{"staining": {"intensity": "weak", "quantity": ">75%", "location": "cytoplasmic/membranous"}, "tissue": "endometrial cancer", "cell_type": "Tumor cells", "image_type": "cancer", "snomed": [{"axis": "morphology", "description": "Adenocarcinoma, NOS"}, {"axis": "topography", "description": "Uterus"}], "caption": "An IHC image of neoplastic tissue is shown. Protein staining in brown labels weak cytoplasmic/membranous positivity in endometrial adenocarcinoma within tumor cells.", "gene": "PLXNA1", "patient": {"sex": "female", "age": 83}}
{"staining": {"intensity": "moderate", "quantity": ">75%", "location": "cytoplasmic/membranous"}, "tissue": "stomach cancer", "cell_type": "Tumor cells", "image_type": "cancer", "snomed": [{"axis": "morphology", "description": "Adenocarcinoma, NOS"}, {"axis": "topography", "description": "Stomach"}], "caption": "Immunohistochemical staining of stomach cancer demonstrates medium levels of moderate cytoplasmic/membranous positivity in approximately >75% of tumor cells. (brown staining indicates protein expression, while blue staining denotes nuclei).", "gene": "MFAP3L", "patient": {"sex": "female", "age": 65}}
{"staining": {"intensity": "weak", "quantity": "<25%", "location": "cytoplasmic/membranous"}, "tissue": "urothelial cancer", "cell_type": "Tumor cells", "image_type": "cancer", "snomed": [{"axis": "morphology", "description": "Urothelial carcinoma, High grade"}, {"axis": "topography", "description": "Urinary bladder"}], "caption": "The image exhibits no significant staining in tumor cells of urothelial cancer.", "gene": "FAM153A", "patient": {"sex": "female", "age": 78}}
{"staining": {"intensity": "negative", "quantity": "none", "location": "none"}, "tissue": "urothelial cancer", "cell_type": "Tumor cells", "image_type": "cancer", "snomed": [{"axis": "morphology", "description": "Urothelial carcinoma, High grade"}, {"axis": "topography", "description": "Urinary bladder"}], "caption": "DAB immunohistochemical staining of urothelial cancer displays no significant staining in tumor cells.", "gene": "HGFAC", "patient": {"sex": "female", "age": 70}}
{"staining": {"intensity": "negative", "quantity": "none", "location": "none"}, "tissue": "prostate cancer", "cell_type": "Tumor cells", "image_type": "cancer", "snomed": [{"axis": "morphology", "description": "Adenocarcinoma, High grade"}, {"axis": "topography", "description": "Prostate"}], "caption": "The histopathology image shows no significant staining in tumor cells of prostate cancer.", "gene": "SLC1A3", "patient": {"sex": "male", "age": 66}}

□ □ □ □

Reproduce exactly the lines from the beginning of the entries above up to and including the line that contains "staining of stomach".

{"staining": {"intensity": "weak", "quantity": ">75%", "location": "cytoplasmic/membranous"}, "tissue": "endometrial cancer", "cell_type": "Tumor cells", "image_type": "cancer", "snomed": [{"axis": "morphology", "description": "Adenocarcinoma, NOS"}, {"axis": "topography", "description": "Uterus"}], "caption": "An IHC image of neoplastic tissue is shown. Protein staining in brown labels weak cytoplasmic/membranous positivity in endometrial adenocarcinoma within tumor cells.", "gene": "PLXNA1", "patient": {"sex": "female", "age": 83}}
{"staining": {"intensity": "moderate", "quantity": ">75%", "location": "cytoplasmic/membranous"}, "tissue": "stomach cancer", "cell_type": "Tumor cells", "image_type": "cancer", "snomed": [{"axis": "morphology", "description": "Adenocarcinoma, NOS"}, {"axis": "topography", "description": "Stomach"}], "caption": "Immunohistochemical staining of stomach cancer demonstrates medium levels of moderate cytoplasmic/membranous positivity in approximately >75% of tumor cells. (brown staining indicates protein expression, while blue staining denotes nuclei).", "gene": "MFAP3L", "patient": {"sex": "female", "age": 65}}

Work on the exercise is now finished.